Hi Raghuveer,
You raised some interesting points, which deserve a thoughtful
response. After sleeping on it, however I came to the conclusion that
a sweeping change in runtime checks, with either of our approaches,
has downsides and unresolved questions. Perhaps we can come back to it
at a later time. For this release cycle, I took a step back and tried
to think of the least invasive way to solve the immediate problem,
which is: How to allow existing builds with "-msse4.2" to take
advantage of CLMUL while not adding overhead. Here's what I came up
with in v11:
0001: same benchmark module as before
0002: For SSE4.2 builds, arrange so that constant input uses an
inlined path so that the compiler can emit unrolled loops anywhere.
This is particularly important for the WAL insertion lock, so this is
possibly committable on its own just for that.
0003: the PCLMUL path, only for runtime-check builds
0004: the PCLMUL path for SSE4.2 builds. This uses a function pointer
for long-ish input and the same above inlined path for short input
(whether constant or not). So it gets the best of both worlds.

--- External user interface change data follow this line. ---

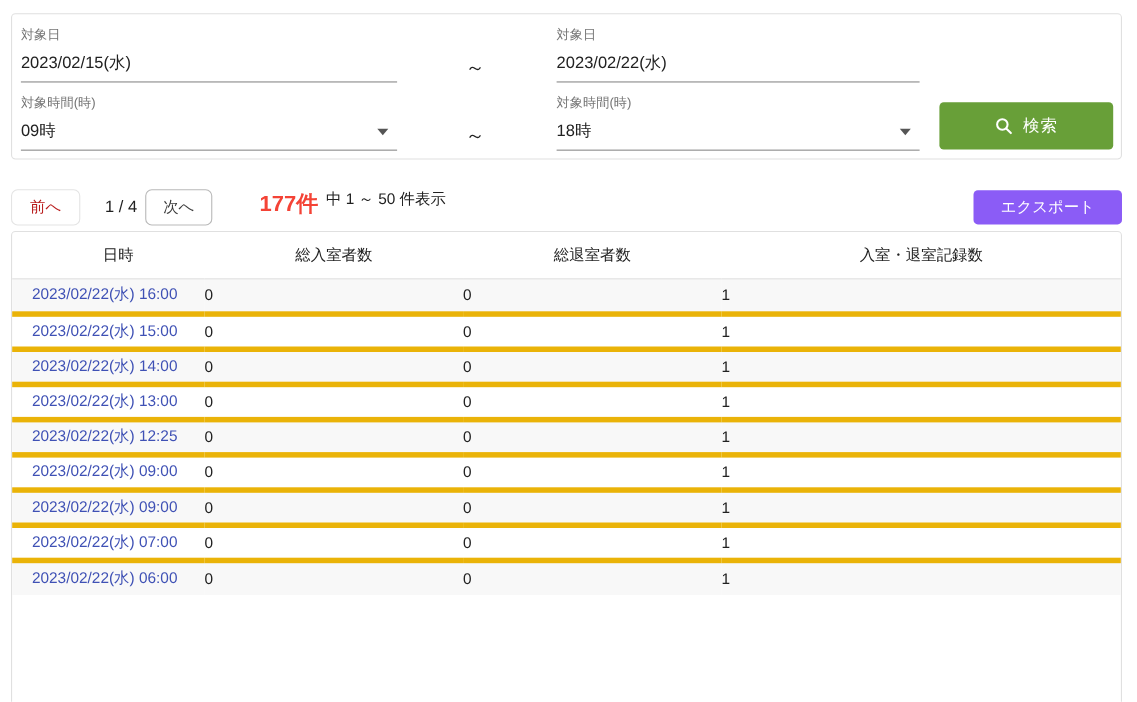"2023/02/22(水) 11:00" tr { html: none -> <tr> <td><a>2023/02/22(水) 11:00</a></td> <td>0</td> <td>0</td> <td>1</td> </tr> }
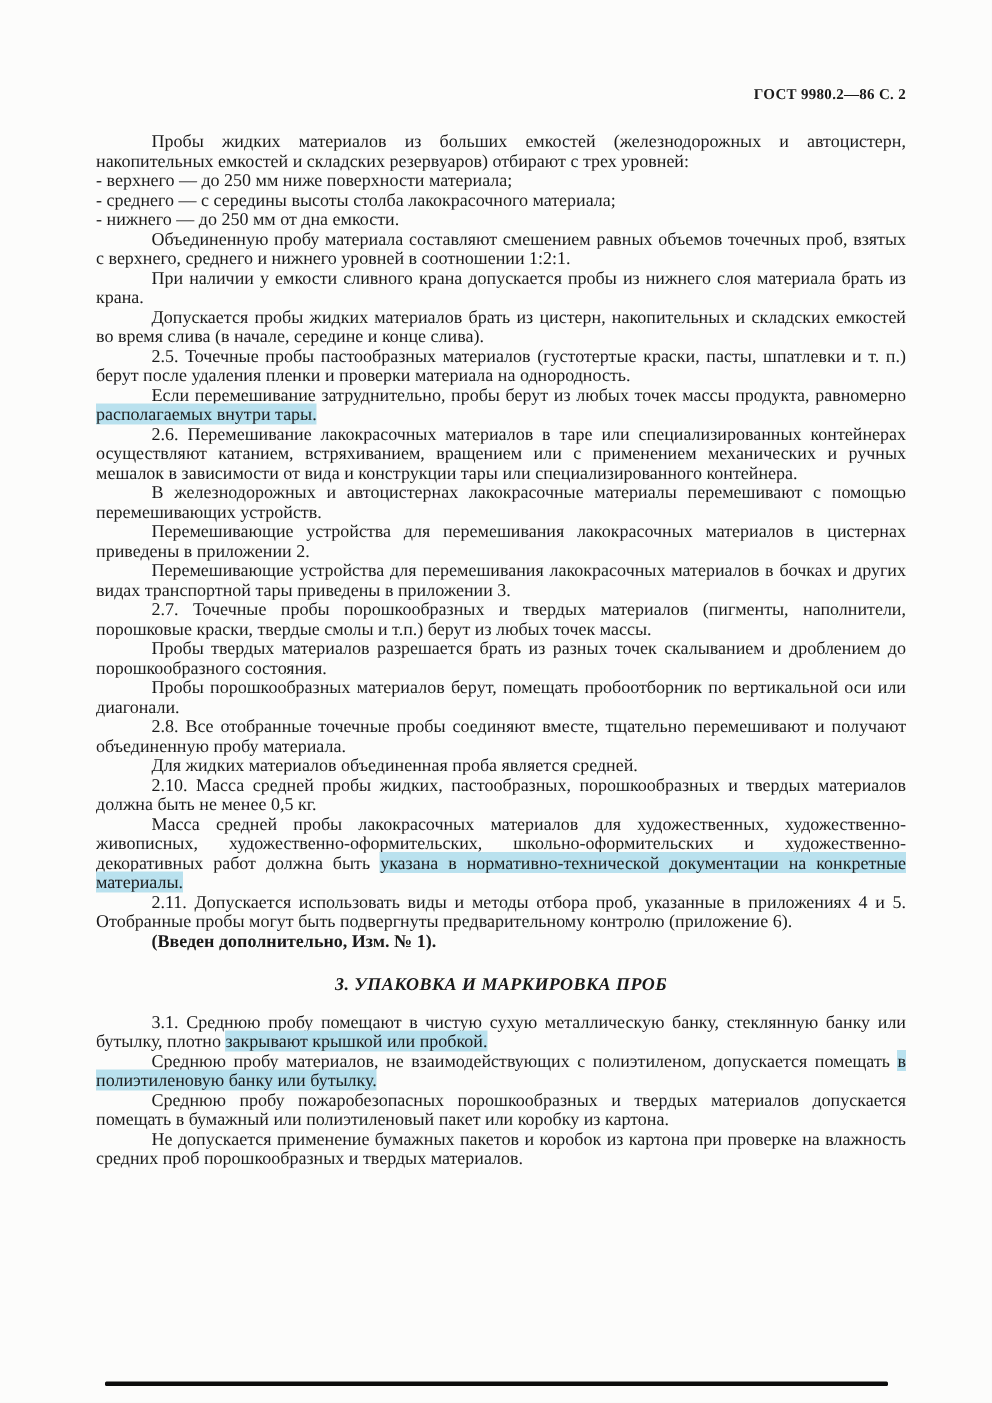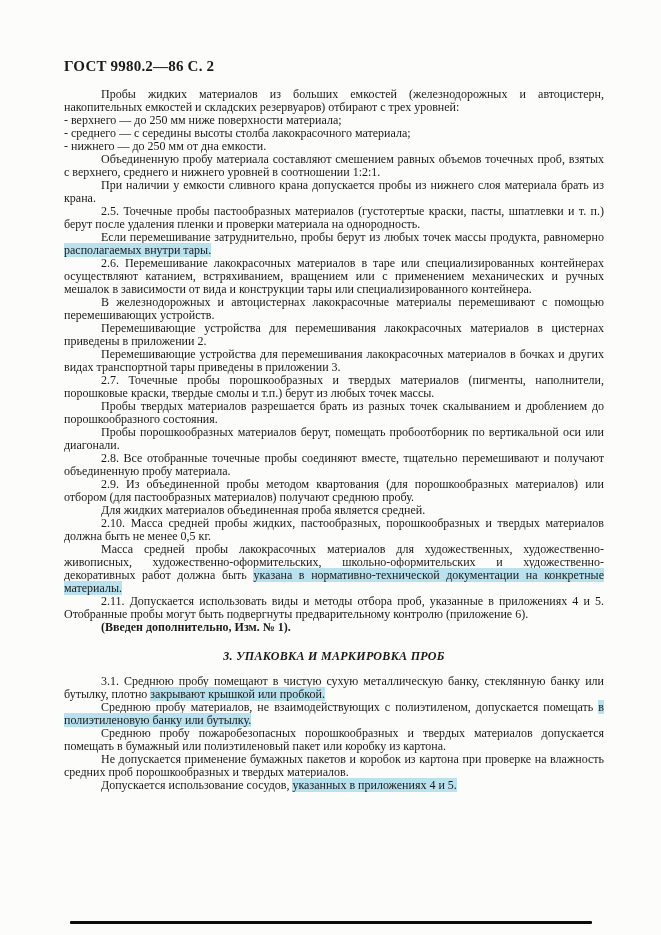"ГОСТ 9980.2—86 С. 2" .doc-header { font-size: 15px -> 10px; text-align: none -> right }
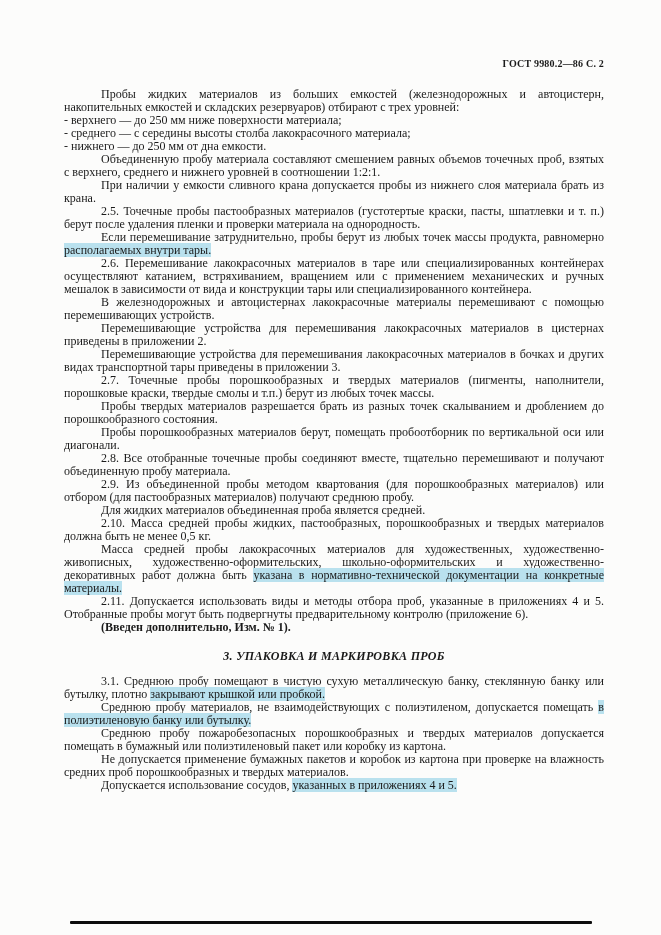"Допускается пробы жидких материалов" p.indent { html: none -> <p><span>Допускается пробы жидких материалов брать из цистерн, накопительных и складских емкостей во время слива (в начале, середине и конце слива).</span></p> }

There is also a separate issue:
On Tue, Feb 25, 2025 at 6:05 PM John Naylor <johncnaylorls@gmail.com> wrote:
>
> Another thing I found in Agner's manuals: AMD Zen, even as recently as
> Zen 4, don't have as good a microarchitecture for PCLMUL, so if anyone
> with such a machine would like to help test the cutoff
David Rowley shared some results off-list, which are: Zen 4 is very
good with this algorithm even at 64 bytes input length, but Zen 2
regresses up to maybe 256 bytes. Having a large cutoff to cover all
bases makes this less useful, and that was one of my reservations
about AVX-512. However, with the corsix generator I found it's
possible to specify AVX-512 with a single accumulator (rather than 4),
which still gives a minimum input of 64 bytes, so I'll plan to put
something together to demonstrate.
(Older machines could use the 3-way stream algorithm as a fallback on
long inputs, as I've mentioned elsewhere, assuming that's legally
unencumbered.)
--
John Naylor
Amazon Web Services